PAGE EXCERPT>
◆ ◆ ◆ ◆ ◆

Newk's Eatery was founded in 2004 as Newk's Express Café by father and son chefs, Don and Chris Newcomb, with the first store opening in Oxford, Mississippi. Before establishment of Newks, Don and Chris Newcomb had previously created and sold their restaurant chain McAlister's Deli to Focus Brand.

In 2013, the company rebranded itself as Newk's Eatery. In addition to the updated name, the company introduced a fresh design to its logo.

The business was bought by private equity firm Sentinel Capital Partners in 2014 for an undisclosed amount, identifying the chain's opportunity for growth as a driving factor in the decision to acquire the company. Sentinel, which specializes in buying and building companies, implemented a plan for rapid growth. Shortly after its acquisition by Sentinel, Newk's announced plans to grow to more than 300 units by 2018.

Today, over 100 Newk's locations operate in 13 U.S. states. The company is headquartered in Jackson, Mississippi. Newk's announced $141 million in revenue in 2014.

◆ ◆ ◆ ◆ ◆

GIVEN INFORMATION>
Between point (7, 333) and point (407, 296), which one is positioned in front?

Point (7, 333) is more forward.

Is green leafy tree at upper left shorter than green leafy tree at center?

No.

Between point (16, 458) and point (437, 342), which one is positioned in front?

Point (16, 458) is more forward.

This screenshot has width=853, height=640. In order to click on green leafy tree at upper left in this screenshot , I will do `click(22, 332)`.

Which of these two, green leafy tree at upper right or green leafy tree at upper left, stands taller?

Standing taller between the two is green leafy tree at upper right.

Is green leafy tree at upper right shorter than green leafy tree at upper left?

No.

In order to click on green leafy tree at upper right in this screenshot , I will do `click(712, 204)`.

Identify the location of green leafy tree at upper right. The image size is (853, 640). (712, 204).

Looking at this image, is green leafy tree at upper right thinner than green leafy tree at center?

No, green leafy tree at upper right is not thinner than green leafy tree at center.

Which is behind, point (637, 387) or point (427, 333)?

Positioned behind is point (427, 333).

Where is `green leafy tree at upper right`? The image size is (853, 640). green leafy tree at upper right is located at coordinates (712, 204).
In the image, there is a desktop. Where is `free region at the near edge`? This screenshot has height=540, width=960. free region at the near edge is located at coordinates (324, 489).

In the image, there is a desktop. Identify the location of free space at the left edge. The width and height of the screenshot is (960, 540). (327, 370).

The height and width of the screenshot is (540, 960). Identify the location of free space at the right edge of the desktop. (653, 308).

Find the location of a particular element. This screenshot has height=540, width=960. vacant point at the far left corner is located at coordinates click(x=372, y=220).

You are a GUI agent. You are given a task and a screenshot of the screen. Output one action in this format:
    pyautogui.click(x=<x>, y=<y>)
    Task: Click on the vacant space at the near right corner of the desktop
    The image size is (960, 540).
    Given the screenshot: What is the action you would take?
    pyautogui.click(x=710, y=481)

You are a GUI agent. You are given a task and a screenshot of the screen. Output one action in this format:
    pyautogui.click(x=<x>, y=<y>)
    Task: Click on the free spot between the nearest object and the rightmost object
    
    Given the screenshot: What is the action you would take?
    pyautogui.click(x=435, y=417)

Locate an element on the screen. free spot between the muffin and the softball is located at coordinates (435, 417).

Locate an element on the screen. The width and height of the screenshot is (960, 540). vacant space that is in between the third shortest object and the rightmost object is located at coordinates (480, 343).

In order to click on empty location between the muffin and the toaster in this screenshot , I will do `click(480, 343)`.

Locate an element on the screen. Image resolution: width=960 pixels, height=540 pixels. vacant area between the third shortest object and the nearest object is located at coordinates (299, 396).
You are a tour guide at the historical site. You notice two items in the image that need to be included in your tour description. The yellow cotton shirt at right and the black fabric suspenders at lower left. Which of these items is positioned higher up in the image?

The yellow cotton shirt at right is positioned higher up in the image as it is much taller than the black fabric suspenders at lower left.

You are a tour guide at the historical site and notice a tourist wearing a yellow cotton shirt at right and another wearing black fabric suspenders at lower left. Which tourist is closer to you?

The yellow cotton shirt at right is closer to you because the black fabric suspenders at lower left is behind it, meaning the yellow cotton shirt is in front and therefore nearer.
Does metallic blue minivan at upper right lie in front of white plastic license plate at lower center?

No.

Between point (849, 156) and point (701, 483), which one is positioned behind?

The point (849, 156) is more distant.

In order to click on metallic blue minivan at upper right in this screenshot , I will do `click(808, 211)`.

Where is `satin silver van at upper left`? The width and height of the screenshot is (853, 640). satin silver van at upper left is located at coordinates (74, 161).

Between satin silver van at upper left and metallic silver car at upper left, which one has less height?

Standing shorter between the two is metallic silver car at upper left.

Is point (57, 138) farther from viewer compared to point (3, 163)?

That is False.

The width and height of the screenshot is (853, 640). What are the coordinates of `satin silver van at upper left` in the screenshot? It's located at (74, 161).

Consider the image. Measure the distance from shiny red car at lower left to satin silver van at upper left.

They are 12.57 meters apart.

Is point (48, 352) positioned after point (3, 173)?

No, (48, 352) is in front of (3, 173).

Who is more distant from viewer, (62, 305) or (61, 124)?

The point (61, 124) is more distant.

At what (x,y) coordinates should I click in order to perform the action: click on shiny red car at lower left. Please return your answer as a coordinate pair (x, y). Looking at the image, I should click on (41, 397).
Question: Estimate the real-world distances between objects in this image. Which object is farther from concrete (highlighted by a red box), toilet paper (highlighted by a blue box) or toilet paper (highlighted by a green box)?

◆ ◆ ◆ ◆ ◆

TASKS TO COMPLETE>
**A)** Print the passage of the Newk's Eatery text from "The business was" to "revenue in 2014." without alteration.
**B)** In the records, output verbatim the lines from the line with "The yellow cotton shirt at right is closer" to the line with "Is point (48, 352)", both included.
The records bear no relation to the text about Newk's Eatery.

ANSWERS TO EACH TASK>
**A)**
The business was bought by private equity firm Sentinel Capital Partners in 2014 for an undisclosed amount, identifying the chain's opportunity for growth as a driving factor in the decision to acquire the company. Sentinel, which specializes in buying and building companies, implemented a plan for rapid growth. Shortly after its acquisition by Sentinel, Newk's announced plans to grow to more than 300 units by 2018.

Today, over 100 Newk's locations operate in 13 U.S. states. The company is headquartered in Jackson, Mississippi. Newk's announced $141 million in revenue in 2014.

**B)**
The yellow cotton shirt at right is closer to you because the black fabric suspenders at lower left is behind it, meaning the yellow cotton shirt is in front and therefore nearer.
Does metallic blue minivan at upper right lie in front of white plastic license plate at lower center?

No.

Between point (849, 156) and point (701, 483), which one is positioned behind?

The point (849, 156) is more distant.

In order to click on metallic blue minivan at upper right in this screenshot , I will do `click(808, 211)`.

Where is `satin silver van at upper left`? The width and height of the screenshot is (853, 640). satin silver van at upper left is located at coordinates (74, 161).

Between satin silver van at upper left and metallic silver car at upper left, which one has less height?

Standing shorter between the two is metallic silver car at upper left.

Is point (57, 138) farther from viewer compared to point (3, 163)?

That is False.

The width and height of the screenshot is (853, 640). What are the coordinates of `satin silver van at upper left` in the screenshot? It's located at (74, 161).

Consider the image. Measure the distance from shiny red car at lower left to satin silver van at upper left.

They are 12.57 meters apart.

Is point (48, 352) positioned after point (3, 173)?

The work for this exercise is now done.